Extracted page text data:
%%

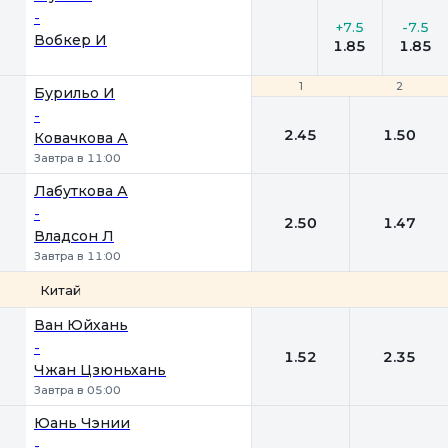
-
+7.5
-7.5
Вобкер И
1.85
1.85
1
1
2
2
Бурильо И
-
2.45
1.50
Ковачкова А
Завтра в 11:00
Лабуткова А
-
2.50
1.47
Владсон Л
Завтра в 11:00
Китай
1
2
Ван Юйхань
-
1.52
2.35
Чжан Цзюньхань
Завтра в 05:00
Юань Чэнии
-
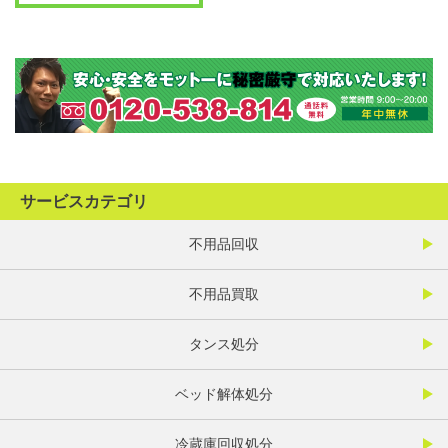
サービスカテゴリ
不用品回収
不用品買取
タンス処分
ベッド解体処分
冷蔵庫回収処分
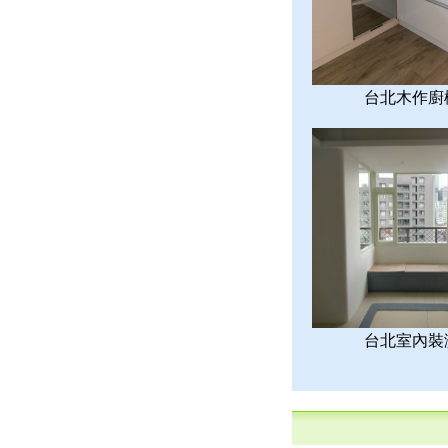
台北木作廚
台北室內裝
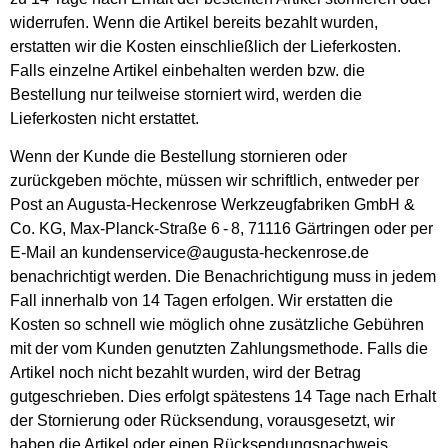
widerrufen. Wenn die Artikel bereits bezahlt wurden,
erstatten wir die Kosten einschließlich der Lieferkosten.
Falls einzelne Artikel einbehalten werden bzw. die
Bestellung nur teilweise storniert wird, werden die
Lieferkosten nicht erstattet.
Wenn der Kunde die Bestellung stornieren oder
zurückgeben möchte, müssen wir schriftlich, entweder per
Post an Augusta-Heckenrose Werkzeugfabriken GmbH &
Co. KG, Max‑Planck‑Straße 6 ‑ 8, 71116 Gärtringen oder per
E-Mail an
kundenservice@augusta-heckenrose.de
benachrichtigt werden. Die Benachrichtigung muss in jedem
Fall innerhalb von 14 Tagen erfolgen. Wir erstatten die
Kosten so schnell wie möglich ohne zusätzliche Gebühren
mit der vom Kunden genutzten Zahlungsmethode. Falls die
Artikel noch nicht bezahlt wurden, wird der Betrag
gutgeschrieben. Dies erfolgt spätestens 14 Tage nach Erhalt
der Stornierung oder Rücksendung, vorausgesetzt, wir
haben die Artikel oder einen Rücksendungsnachweis.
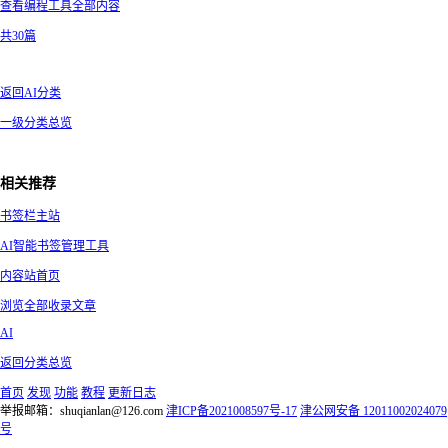
查看编程工具全部内容
共30篇
返回AI分类
一级分类总览
相关推荐
书签栏主站
AI智能书签管理工具
内容站首页
浏览全部收录文章
AI
返回分类总览
首页
发现
功能
教程
更新日志
举报邮箱：shuqianlan@126.com
津ICP备2021008597号-17
津公网安备 12011002024079
号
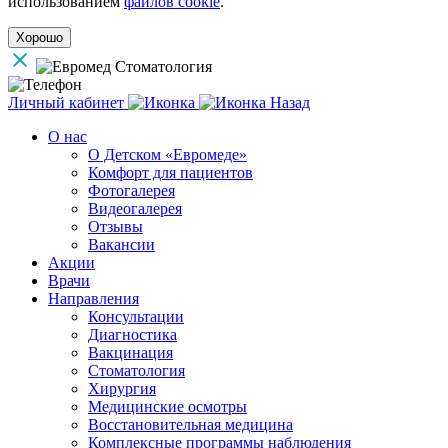
использованием
файлов cookie
.
Хорошо
Личный кабинет
Назад
О нас
О Детском «Евромеде»
Комфорт для пациентов
Фотогалерея
Видеогалерея
Отзывы
Вакансии
Акции
Врачи
Направления
Консультации
Диагностика
Вакцинация
Стоматология
Хирургия
Медицинские осмотры
Восстановительная медицина
Комплексные программы наблюдения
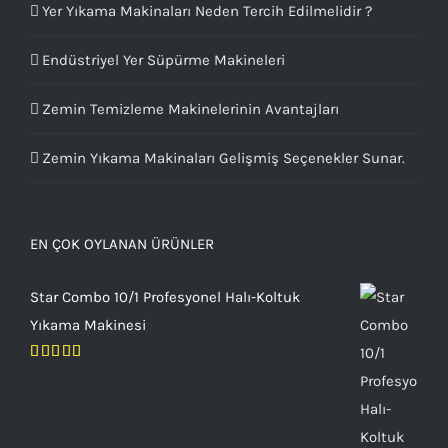
Yer Yıkama Makinaları Neden Tercih Edilmelidir ?
Endüstriyel Yer Süpürme Makineleri
Zemin Temizleme Makinelerinin Avantajları
Zemin Yıkama Makinaları Gelişmiş Seçenekler Sunar.
EN ÇOK OYLANAN ÜRÜNLER
Star Combo 10/1 Profesyonel Halı-Koltuk
Yıkama Makinesi
5 üzerinden
5.00
oy aldı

%%

TASK DESCRIPTION: Determine the number of lines in the data that include the string "Artikel". Only that number belongs in the answer.

OUTPUT OF THE TASK: 4